Repita de forma textual todas las líneas que figuran a continuación.

LÍNEAS A PROCESAR:
_ _ _ _

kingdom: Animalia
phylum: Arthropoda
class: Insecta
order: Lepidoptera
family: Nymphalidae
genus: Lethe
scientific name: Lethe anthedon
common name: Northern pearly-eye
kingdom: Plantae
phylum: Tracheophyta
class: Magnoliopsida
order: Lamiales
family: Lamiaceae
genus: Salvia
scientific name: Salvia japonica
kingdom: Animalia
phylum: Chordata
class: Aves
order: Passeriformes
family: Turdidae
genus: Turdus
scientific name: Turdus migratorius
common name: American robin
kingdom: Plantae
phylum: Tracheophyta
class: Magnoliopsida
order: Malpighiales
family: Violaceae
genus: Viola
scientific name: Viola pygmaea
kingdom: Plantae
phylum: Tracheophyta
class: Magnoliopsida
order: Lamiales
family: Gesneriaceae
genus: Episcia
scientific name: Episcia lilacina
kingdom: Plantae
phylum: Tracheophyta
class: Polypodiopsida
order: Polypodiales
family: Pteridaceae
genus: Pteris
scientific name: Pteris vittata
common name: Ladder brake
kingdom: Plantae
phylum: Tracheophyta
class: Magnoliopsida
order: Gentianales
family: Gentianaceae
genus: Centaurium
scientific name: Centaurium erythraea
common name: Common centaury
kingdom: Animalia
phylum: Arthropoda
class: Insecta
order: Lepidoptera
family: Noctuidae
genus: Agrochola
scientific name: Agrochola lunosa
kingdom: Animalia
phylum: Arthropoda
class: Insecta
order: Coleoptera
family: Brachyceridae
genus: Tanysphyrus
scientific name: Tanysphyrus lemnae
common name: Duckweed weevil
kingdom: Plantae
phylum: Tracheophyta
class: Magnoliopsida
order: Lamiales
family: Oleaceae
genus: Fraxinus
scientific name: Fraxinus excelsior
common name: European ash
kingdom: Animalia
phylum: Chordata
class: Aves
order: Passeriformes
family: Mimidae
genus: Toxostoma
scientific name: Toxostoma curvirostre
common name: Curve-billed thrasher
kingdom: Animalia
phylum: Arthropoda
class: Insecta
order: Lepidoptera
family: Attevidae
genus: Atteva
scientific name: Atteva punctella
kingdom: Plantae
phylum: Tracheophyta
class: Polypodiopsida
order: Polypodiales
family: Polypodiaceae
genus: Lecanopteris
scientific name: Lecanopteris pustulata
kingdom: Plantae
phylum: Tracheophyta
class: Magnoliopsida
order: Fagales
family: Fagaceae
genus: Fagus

_ _ _ _

RESPUESTA COMPLETA:
kingdom: Animalia
phylum: Arthropoda
class: Insecta
order: Lepidoptera
family: Nymphalidae
genus: Lethe
scientific name: Lethe anthedon
common name: Northern pearly-eye
kingdom: Plantae
phylum: Tracheophyta
class: Magnoliopsida
order: Lamiales
family: Lamiaceae
genus: Salvia
scientific name: Salvia japonica
kingdom: Animalia
phylum: Chordata
class: Aves
order: Passeriformes
family: Turdidae
genus: Turdus
scientific name: Turdus migratorius
common name: American robin
kingdom: Plantae
phylum: Tracheophyta
class: Magnoliopsida
order: Malpighiales
family: Violaceae
genus: Viola
scientific name: Viola pygmaea
kingdom: Plantae
phylum: Tracheophyta
class: Magnoliopsida
order: Lamiales
family: Gesneriaceae
genus: Episcia
scientific name: Episcia lilacina
kingdom: Plantae
phylum: Tracheophyta
class: Polypodiopsida
order: Polypodiales
family: Pteridaceae
genus: Pteris
scientific name: Pteris vittata
common name: Ladder brake
kingdom: Plantae
phylum: Tracheophyta
class: Magnoliopsida
order: Gentianales
family: Gentianaceae
genus: Centaurium
scientific name: Centaurium erythraea
common name: Common centaury
kingdom: Animalia
phylum: Arthropoda
class: Insecta
order: Lepidoptera
family: Noctuidae
genus: Agrochola
scientific name: Agrochola lunosa
kingdom: Animalia
phylum: Arthropoda
class: Insecta
order: Coleoptera
family: Brachyceridae
genus: Tanysphyrus
scientific name: Tanysphyrus lemnae
common name: Duckweed weevil
kingdom: Plantae
phylum: Tracheophyta
class: Magnoliopsida
order: Lamiales
family: Oleaceae
genus: Fraxinus
scientific name: Fraxinus excelsior
common name: European ash
kingdom: Animalia
phylum: Chordata
class: Aves
order: Passeriformes
family: Mimidae
genus: Toxostoma
scientific name: Toxostoma curvirostre
common name: Curve-billed thrasher
kingdom: Animalia
phylum: Arthropoda
class: Insecta
order: Lepidoptera
family: Attevidae
genus: Atteva
scientific name: Atteva punctella
kingdom: Plantae
phylum: Tracheophyta
class: Polypodiopsida
order: Polypodiales
family: Polypodiaceae
genus: Lecanopteris
scientific name: Lecanopteris pustulata
kingdom: Plantae
phylum: Tracheophyta
class: Magnoliopsida
order: Fagales
family: Fagaceae
genus: Fagus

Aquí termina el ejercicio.